Chronic conditions such as diabetes, cancers and heart disease are gradually displacing infectious diseases as the greatest health problem in lower-income countries. The long-term nature of these diseases, combined with ageing populations, will pose enormous problems for overstretched state health systems.

In responding to this challenge, there is some indication that governments may copy some of the policies which have informed the response to HIV/AIDS, including taking steps to reduce the cost of producing drugs. This paper is an attempt to see what lessons for the production of medicines for chronic disease can be drawn from the international response to HIV/AIDS.

To date, the international community has centred its response to HIV on increasing the availability and uptake of generic ARVs, particularly by encouraging manufacturers in lower-income countries. This has taken place through a mixture of voluntary licenses, compulsory licenses and unlicensed manufacture of copies of patented drugs by companies in India and certain African countries. Meanwhile, innovator companies have pursued “tiered pricing” strategies, which involve selling their patented ARVs at a discounted price in lower-income countries.

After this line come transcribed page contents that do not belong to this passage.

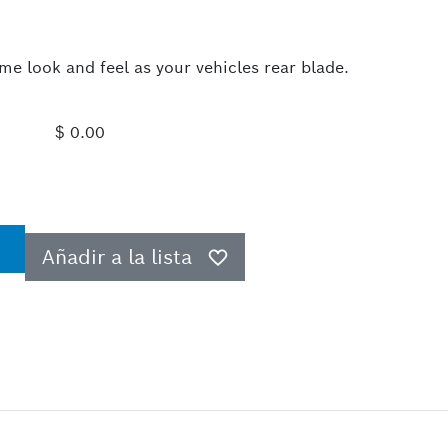
me look and feel as your vehicles rear blade.
$ 0.00
Añadir a la lista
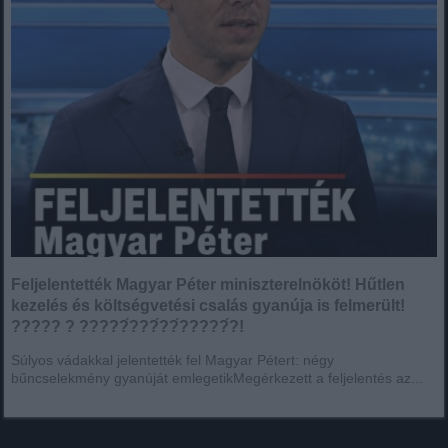
Feljelentették Magyar Péter miniszterelnököt! Hűtlen
kezelés és költségvetési csalás gyanúja is felmerült!
????? ? ?????́???́??́?????́?!
Súlyos vádakkal jelentették fel Magyar Pétert: négy
bűncselekmény gyanúját emlegetikMegérkezett a feljelentés az...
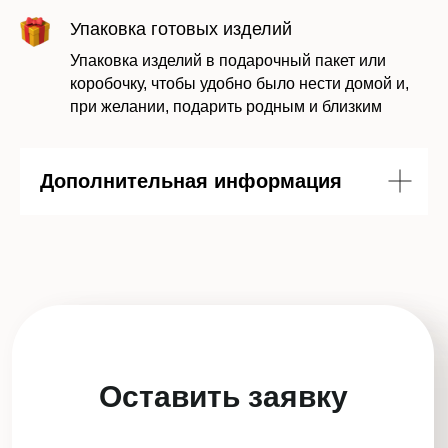
персональных данных в соответствии с
Упаковка готовых изделий
политикой
Упаковка изделий в подарочный пакет или
коробочку, чтобы удобно было нести домой и,
Отправить заявку
при желании, подарить родным и близким
Дополнительная информация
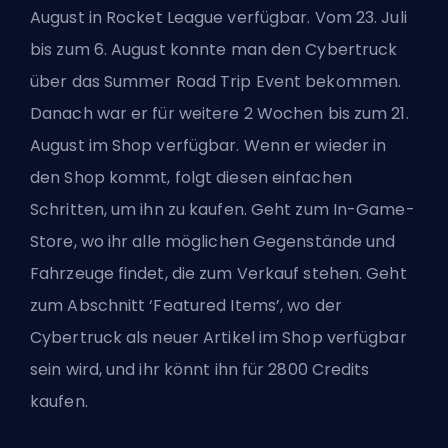
August in
Rocket League
verfügbar. Vom 23. Juli
bis zum 6. August konnte man den Cybertruck
über das Summer Road Trip Event bekommen.
Danach war er für weitere 2 Wochen bis zum 21.
August im Shop verfügbar. Wenn er wieder in
den Shop kommt, folgt diesen einfachen
Schritten, um ihn zu kaufen. Geht zum In-Game-
Store, wo ihr alle möglichen Gegenstände und
Fahrzeuge findet, die zum Verkauf stehen. Geht
zum Abschnitt ‘Featured Items’, wo der
Cybertruck als neuer Artikel im Shop verfügbar
sein wird, und ihr könnt ihn für
2800 Credits
kaufen.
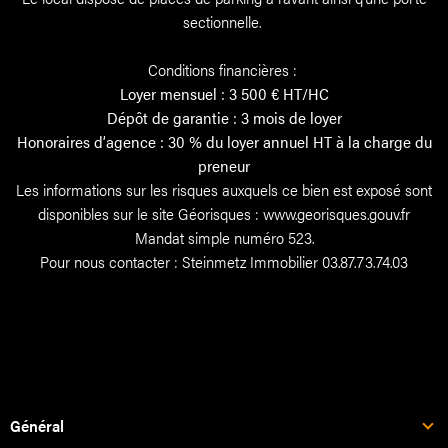
sectionnelle.
Conditions financières :
Loyer mensuel : 3 500 € HT/HC
Dépôt de garantie : 3 mois de loyer
Honoraires d’agence : 30 % du loyer annuel HT à la charge du
preneur
Les informations sur les risques auxquels ce bien est exposé sont
disponibles sur le site Géorisques : www.georisques.gouv.fr
Mandat simple numéro 523.
Pour nous contacter : Steinmetz Immobilier 03.87.73.74.03
Général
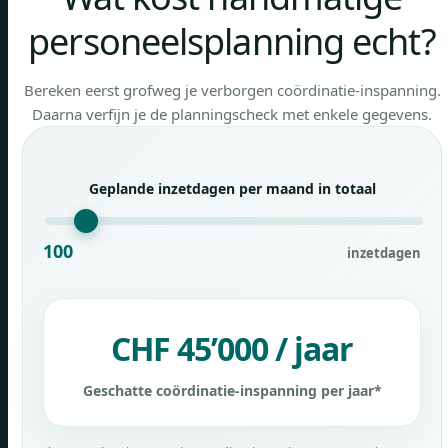
personeelsplanning echt?
Bereken eerst grofweg je verborgen coördinatie-inspanning.
Daarna verfijn je de planningscheck met enkele gegevens.
Geplande inzetdagen per maand in totaal
100
inzetdagen
CHF 45’000 / jaar
Geschatte coördinatie-inspanning per jaar*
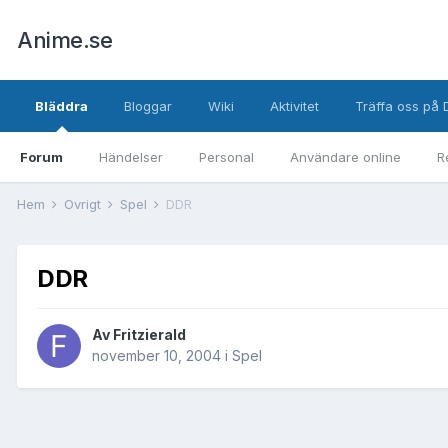
Anime.se
Bläddra
Bloggar
Wiki
Aktivitet
Träffa oss på 
Forum
Händelser
Personal
Användare online
R
Hem
Övrigt
Spel
DDR
DDR
Av
Fritzierald
november 10, 2004
i
Spel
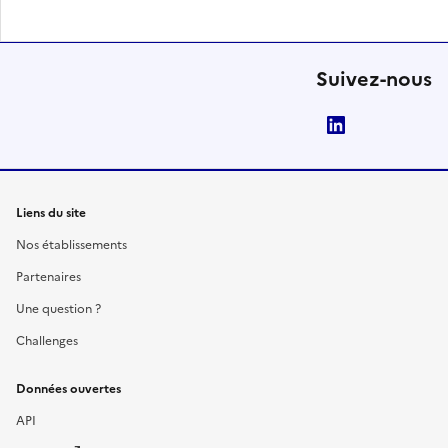
Suivez-nous
LinkedIn
Liens du site
Nos établissements
Partenaires
Une question ?
Challenges
Données ouvertes
API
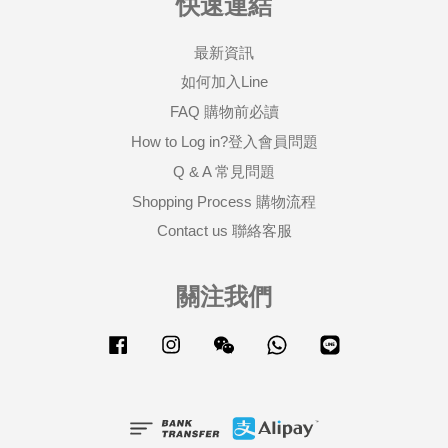
快速連結
最新資訊
如何加入Line
FAQ 購物前必讀
How to Log in?登入會員問題
Q & A 常見問題
Shopping Process 購物流程
Contact us 聯絡客服
關注我們
Facebook
Instagram
Wechat
Whatsapp
Line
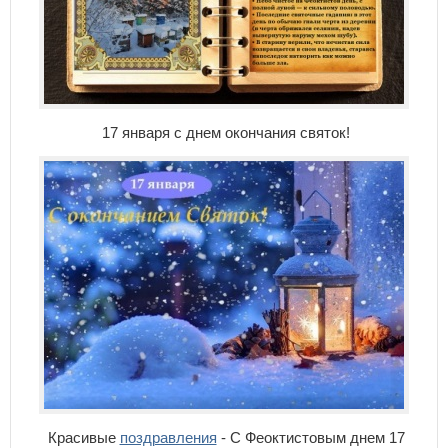
17 января с днем окончания святок!
Красивые
поздравления
- С Феоктистовым днем 17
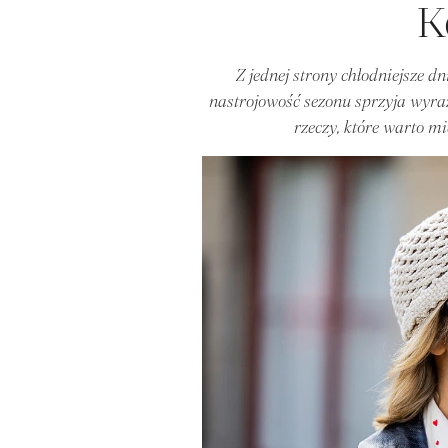
K
Z jednej strony chłodniejsze dn
nastrojowość sezonu sprzyja wyra
rzeczy, które warto mie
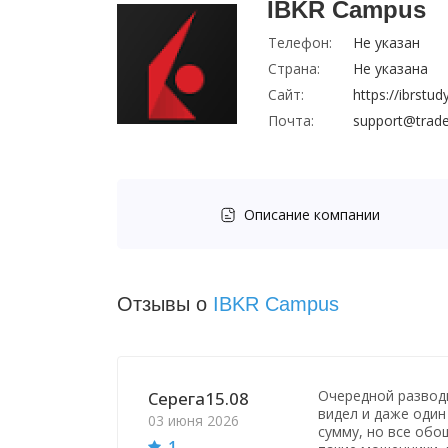
IBKR Campus
Телефон:
Не указан
Страна:
Не указана
Сайт:
https://ibrstu
Почта:
support@trade
Описание компании
Отзывы о
IBKR Campus
Очередной разводн
Серега15.08
видел и даже один
03 июня 2026
сумму, но все обош
1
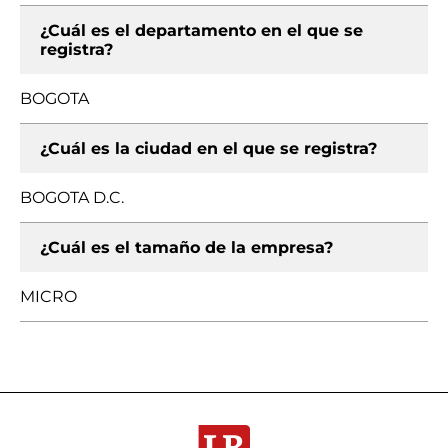
¿Cuál es el departamento en el que se
registra?
BOGOTA
¿Cuál es la ciudad en el que se registra?
BOGOTA D.C.
¿Cuál es el tamaño de la empresa?
MICRO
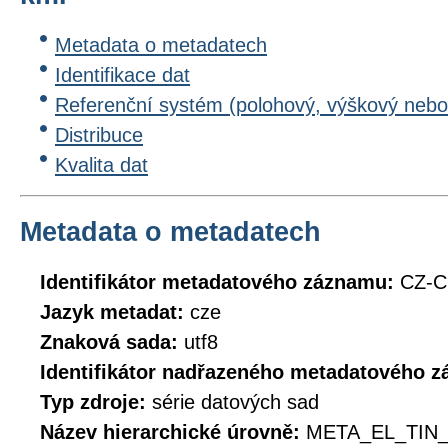
Metadata o metadatech
Identifikace dat
Referenční systém (polohový, výškový nebo
Distribuce
Kvalita dat
Metadata o metadatech
Identifikátor metadatového záznamu:
CZ-C
Jazyk metadat:
cze
Znaková sada:
utf8
Identifikátor nadřazeného metadatového 
Typ zdroje:
série datových sad
Název hierarchické úrovně:
META_EL_TIN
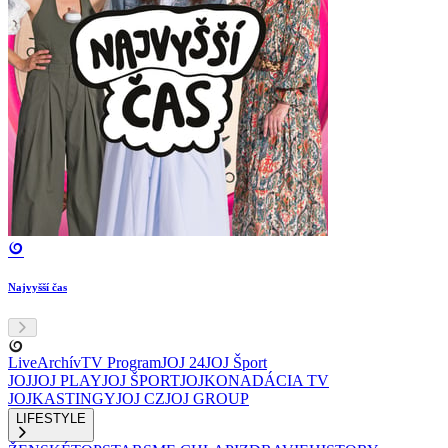
Najvyšší čas
Live
Archív
TV Program
JOJ 24
JOJ Šport
JOJ
JOJ PLAY
JOJ ŠPORT
JOJKO
NADÁCIA TV
JOJ
KASTINGY
JOJ CZ
JOJ GROUP
LIFESTYLE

In principle, generic medicines make valid alternatives to innovator drugs providing they are bioequivalent, safe and efficacious. Many of the major government-backed procurement programmes and their advisors in the World Health Organization, however, have judged that the need to rapidly expand ARV coverage outweighs the need to rigorously test and certify all generics. Also, many of the generic ARVs being manufactured in India and certain African countries have not received any form of quality approval.

As a result, there is a possibility that many of the ARVs in circulation in sub Saharan Africa do not meet the strict bioequivalence requirements necessary to minimise drug resistance and clinical failure. An examination of the literature relating to ARV quality in lower and middle-income countries suggests wide variations in the quality of drugs available, and high levels of drug resistance in some areas. The few studies that exist for Africa also raise questions about the quality of the drug supply.

As chronic diseases become more prevalent in lowerincome countries, it is vital that public authorities do not repeat these mistakes, and sacrifice the quality of medicines in the sometimes ideological and clinically irrational promotion of generic medicines. As such, the differential pricing schemes pursued by some manufacturers seems a viable way of improving access while maintaining quality, as do properly administered voluntary licenses for generic production.

Finally, donors should not be distracted by debates on intellectual property from the major barriers to access to medicines, which are insufficient health infrastructure and trained personnel.